Als Arzt, der sich für einen Auslandsaufenthalt entschieden hat, um in einem System zu arbeiten, das Kompetenzen wertschätzt, die damit verbundene harte Arbeit anerkennt und stabile Verträge bietet, fällt mir auf, dass Italien weiterhin wertvolle Fachkräfte verliert, ohne ernsthafte Maßnahmen zu ergreifen, um ihre Rückkehr zu fördern oder die jungen Ärzte, die bleiben, zu fördern. Das Paradoxe ist, dass viele der Länder, die derzeit italienische Ärzte anziehen – Deutschland, aber auch die Golfstaaten – dies gerade tun, indem sie in die Qualität des öffentlichen Gesundheitswesens investieren und stabile Verträge, wettbewerbsfähige Gehälter und angemessene Arbeitsbedingungen bieten. Der Vergleich mit Deutschland zeigt uns, dass es trotz vieler Unterschiede zwischen den beiden Systemen auch in Krisenzeiten möglich ist, klar und vorausschauend zu handeln. Es erfordert den Mut, Entscheidungen zu treffen, auch unpopuläre, die notwendig sind, um das Überleben des Systems zu sichern.

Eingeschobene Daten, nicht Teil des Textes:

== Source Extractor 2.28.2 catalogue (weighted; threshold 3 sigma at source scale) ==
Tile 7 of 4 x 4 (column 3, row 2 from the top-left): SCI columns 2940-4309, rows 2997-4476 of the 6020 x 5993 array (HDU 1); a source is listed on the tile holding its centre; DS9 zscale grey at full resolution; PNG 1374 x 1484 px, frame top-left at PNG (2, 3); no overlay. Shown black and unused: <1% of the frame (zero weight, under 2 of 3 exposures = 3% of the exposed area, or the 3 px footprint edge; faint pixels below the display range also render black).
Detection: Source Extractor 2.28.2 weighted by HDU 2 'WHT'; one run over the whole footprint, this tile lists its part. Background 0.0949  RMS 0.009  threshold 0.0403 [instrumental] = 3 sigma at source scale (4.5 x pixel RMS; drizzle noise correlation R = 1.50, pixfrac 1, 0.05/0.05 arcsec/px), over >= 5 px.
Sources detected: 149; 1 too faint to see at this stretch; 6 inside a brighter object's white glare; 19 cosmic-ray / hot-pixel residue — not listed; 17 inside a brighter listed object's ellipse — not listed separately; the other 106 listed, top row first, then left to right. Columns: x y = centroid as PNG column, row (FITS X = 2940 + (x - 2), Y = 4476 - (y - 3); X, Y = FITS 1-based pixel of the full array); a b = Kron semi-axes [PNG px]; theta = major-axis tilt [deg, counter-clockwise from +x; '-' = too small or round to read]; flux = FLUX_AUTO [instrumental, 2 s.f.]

Unser Nationaler Gesundheitsdienst braucht keine einmalige „Hilfe“, sondern eine mutige und gemeinsame Vision für Reformen: einen außergewöhnlichen Plan für Strukturinvestitionen, eine Überprüfung der Organisationsmodelle, die Überwindung regionaler Ungleichheiten und eine erneute Konzentration auf die Würde und Sicherheit der im Gesundheitswesen Beschäftigten. Wenn wir jetzt nicht handeln, besteht die Gefahr, dass es in einigen Jahren kein öffentliches System mehr zu retten, sondern nur noch wieder aufzubauen gibt.